What if J. Edgar Hoover had become the baseball commissioner?

According to a note that I read over the weekend, FBI director J. Edgar Hoover declined an offer to become Major League Baseball commissioner in 1951.

He would have replaced Happy Chandler, a man who supported Jackie Robinson crossing the color line, took a tough stand against players who became free agents, and signed with a new pro league in Mexico.

The Hoover note left me with a couple of questions:

First, who would have succeeded him?  Better said, who could have replaced him?  After all, Director Hoover was there from 1924 until his death in 1972.

Second, what kind of commissioner would he have been?

We obviously don't know, but there is lots of room to speculate and fantasize about both answers.

As for his successor, the appointment would have been made by President Harry Truman, a close friend, according to notes in the Truman Library.

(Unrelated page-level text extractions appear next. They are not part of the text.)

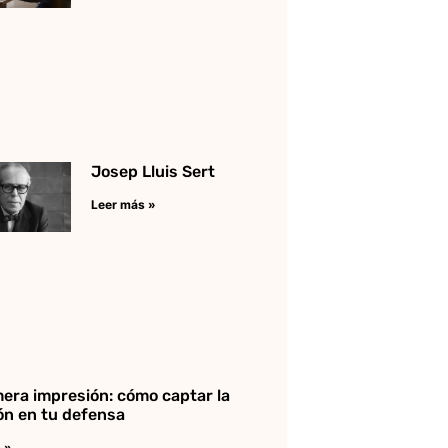
Josep Lluis Sert
Leer más »
mera impresión: cómo captar la
ón en tu defensa
 »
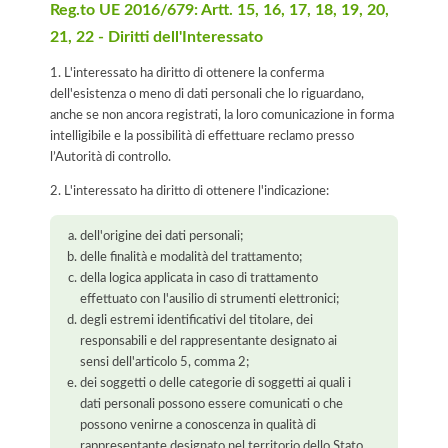
Reg.to UE 2016/679: Artt. 15, 16, 17, 18, 19, 20,
21, 22 - Diritti dell'Interessato
1. L'interessato ha diritto di ottenere la conferma
dell'esistenza o meno di dati personali che lo riguardano,
anche se non ancora registrati, la loro comunicazione in forma
intelligibile e la possibilità di effettuare reclamo presso
l’Autorità di controllo.
2. L'interessato ha diritto di ottenere l'indicazione:
dell'origine dei dati personali;
delle finalità e modalità del trattamento;
della logica applicata in caso di trattamento
effettuato con l'ausilio di strumenti elettronici;
degli estremi identificativi del titolare, dei
responsabili e del rappresentante designato ai
sensi dell'articolo 5, comma 2;
dei soggetti o delle categorie di soggetti ai quali i
dati personali possono essere comunicati o che
possono venirne a conoscenza in qualità di
rappresentante designato nel territorio dello Stato,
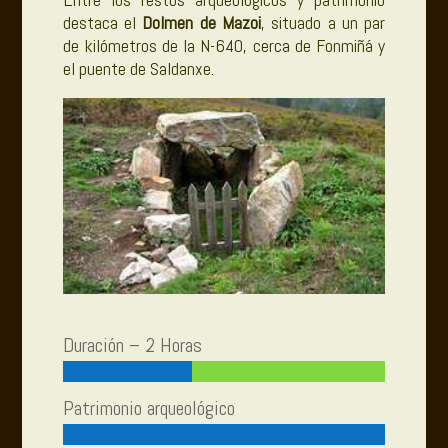
destaca el
Dolmen de Mazoi
, situado a un par
de kilómetros de la N-640, cerca de Fonmiñá y
el puente de Saldanxe.
Duración – 2 Horas
Patrimonio arqueológico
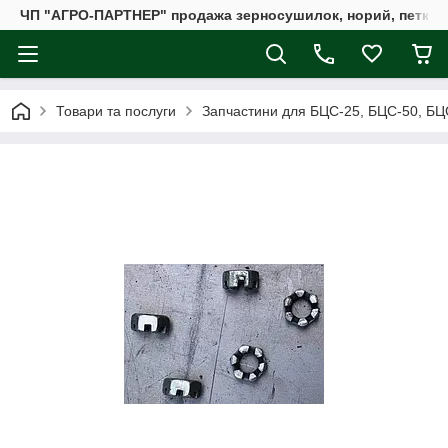
ЧП "АГРО-ПАРТНЕР" продажа зерносушилок, норий, петкус
Товари та послуги
Запчастини для БЦС-25, БЦС-50, БЦ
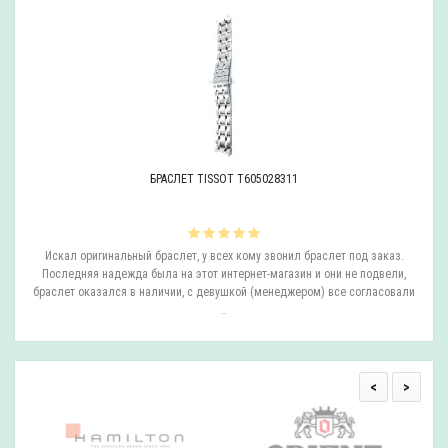
БРАСЛЕТ TISSOT T605028311
ли
Искал оригинальный браслет, у всех кому звонил браслет под заказ.
О
.
Последняя надежда была на этот интернет-магазин и они не подвели,
браслет оказался в наличии, с девушкой (менеджером) все согласовали
..
<
>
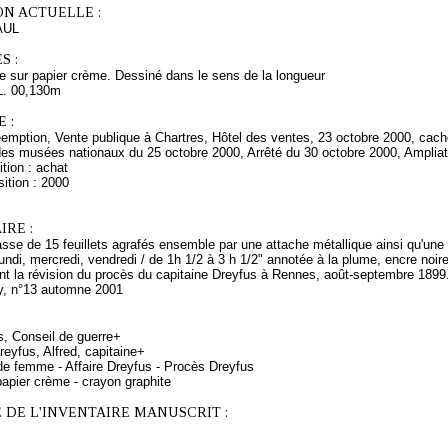
ON ACTUELLE :
AUL
S :
e sur papier crème. Dessiné dans le sens de la longueur
L. 00,130m
 :
emption, Vente publique à Chartres, Hôtel des ventes, 23 octobre 2000, cache
des musées nationaux du 25 octobre 2000, Arrêté du 30 octobre 2000, Amplia
tion : achat
ition : 2000
RE :
iasse de 15 feuillets agrafés ensemble par une attache métallique ainsi qu'un
ndi, mercredi, vendredi / de 1h 1/2 à 3 h 1/2" annotée à la plume, encre noire 
nt la révision du procès du capitaine Dreyfus à Rennes, août-septembre 1899.
y, n°13 automne 2001
s, Conseil de guerre+
eyfus, Alfred, capitaine+
de femme - Affaire Dreyfus - Procès Dreyfus
apier crème - crayon graphite
 DE L'INVENTAIRE MANUSCRIT :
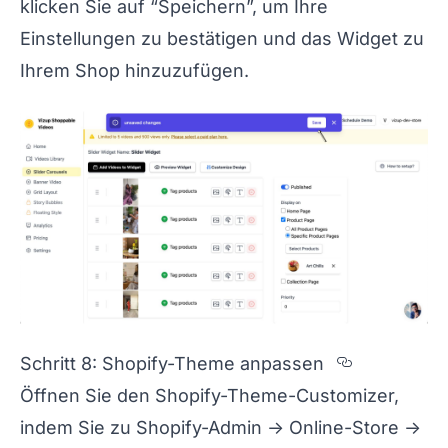
klicken Sie auf “Speichern”, um Ihre
Einstellungen zu bestätigen und das Widget zu
Ihrem Shop hinzuzufügen.
Section t
Schritt 8: Shopify-Theme anpassen
Öffnen Sie den Shopify-Theme-Customizer,
indem Sie zu Shopify-Admin -> Online-Store ->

The new candidate would have been confirmed by a conservative U.S. Senate at the time.  I wonder if politicians would have used the confirmation process to unload about Mr. Hoover's ways and whether the new director would have been forced to stop all the surveillance.  Hoover had files on many Americans he considered subversive.

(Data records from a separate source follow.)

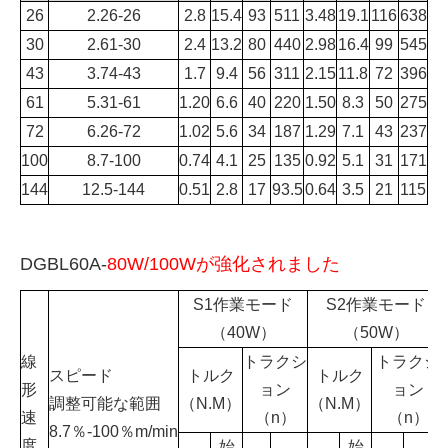
26
2.26-26
2.8
15.4
93
511
3.48
19.1
116
638
30
2.61-30
2.4
13.2
80
440
2.98
16.4
99
545
43
3.74-43
1.7
9.4
56
311
2.15
11.8
72
396
61
5.31-61
1.20
6.6
40
220
1.50
8.3
50
275
72
6.26-72
1.02
5.6
34
187
1.29
7.1
43
237
100
8.7-100
0.74
4.1
25
135
0.92
5.1
31
171
144
12.5-144
0.51
2.8
17
93.5
0.64
3.5
21
115
DGBL60A-
80W/100Wが強化されました
S1作業モード
S2作業モード
（40W）
（50W）
線
トラクシ
トラクシ
スピード
トルク
トルク
形
ョン
ョン
調整可能な範囲
（N.M）
（N.M）
速
（n）
（n）
8.7％-100％m/min
度
始
始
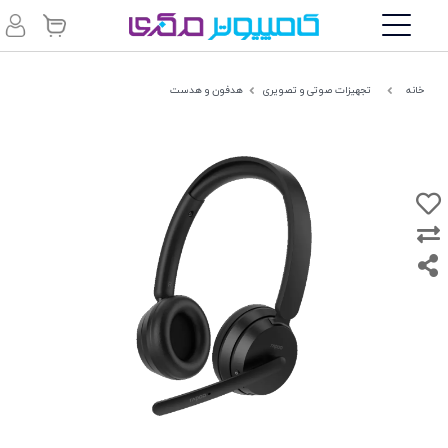
خانه
تجهیزات صوتی و تصویری
هدفون و هدست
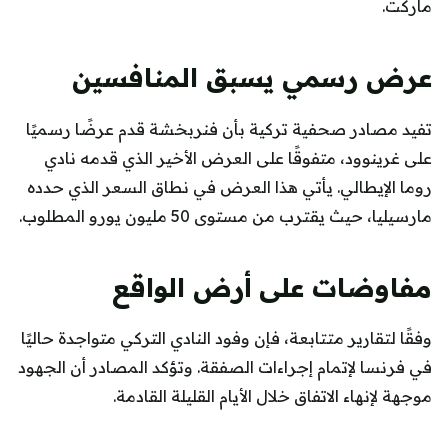
ماركت.
عرض رسمي يسبق المنافسين
تفيد مصادر صحفية تركية بأن فنربخشة قدم عرضًا رسميًا
على غرينوود، متفوقًا على العرض الأخير الذي قدمه نادي
روما الإيطالي. يأتي هذا العرض في نطاق السعر الذي حدده
مارسيليا، حيث يقترب من مستوى 50 مليون يورو المطلوب.
مفاوضات على أرض الواقع
وفقًا لتقارير متتابعة، فإن وفود النادي التركي متواجدة حاليًا
في فرنسا لإتمام إجراءات الصفقة. وتؤكد المصادر أن الجهود
موجهة لإنهاء الاتفاق خلال الأيام القليلة القادمة.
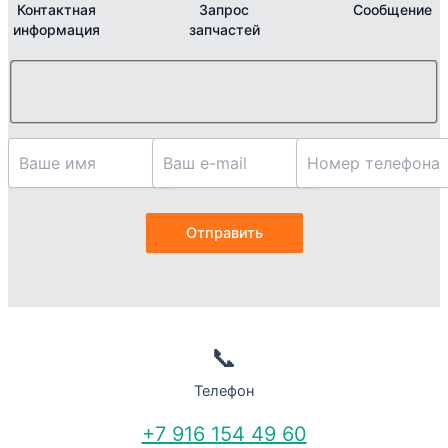
Контактная
Запрос
Сообщение
информация
запчастей
📞
Телефон
+7 916 154 49 60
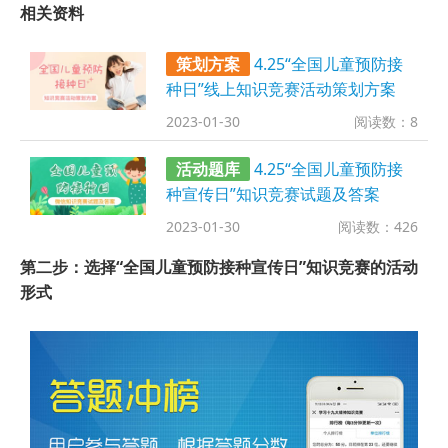
相关资料
策划方案
4.25“全国儿童预防接
种日”线上知识竞赛活动策划方案
2023-01-30
阅读数：8
活动题库
4.25“全国儿童预防接
种宣传日”知识竞赛试题及答案
2023-01-30
阅读数：426
第二步：选择“全国儿童预防接种宣传日”知识竞赛的活动
形式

Over on the baseball diamond, Hoover would have joined the business of baseball in the decade that saw several franchises pack up and leave for greener pastures in Milwaukee (Braves), Kansas City (A's), San Francisco (Giants), and Los Angeles (Dodgers).

Would a Commissioner Hoover have challenged the owners to expand the post-season, adding what we now call the League Championship Series before the World Series to take advantage of TV money?  Baseball was the last sport to have several teams in the postseason.

Of course, we will never know.  My guess is that Director Hoover made the right call.  I just don't think being MLB commissioner would have equated with the awesome power he had in the FBI.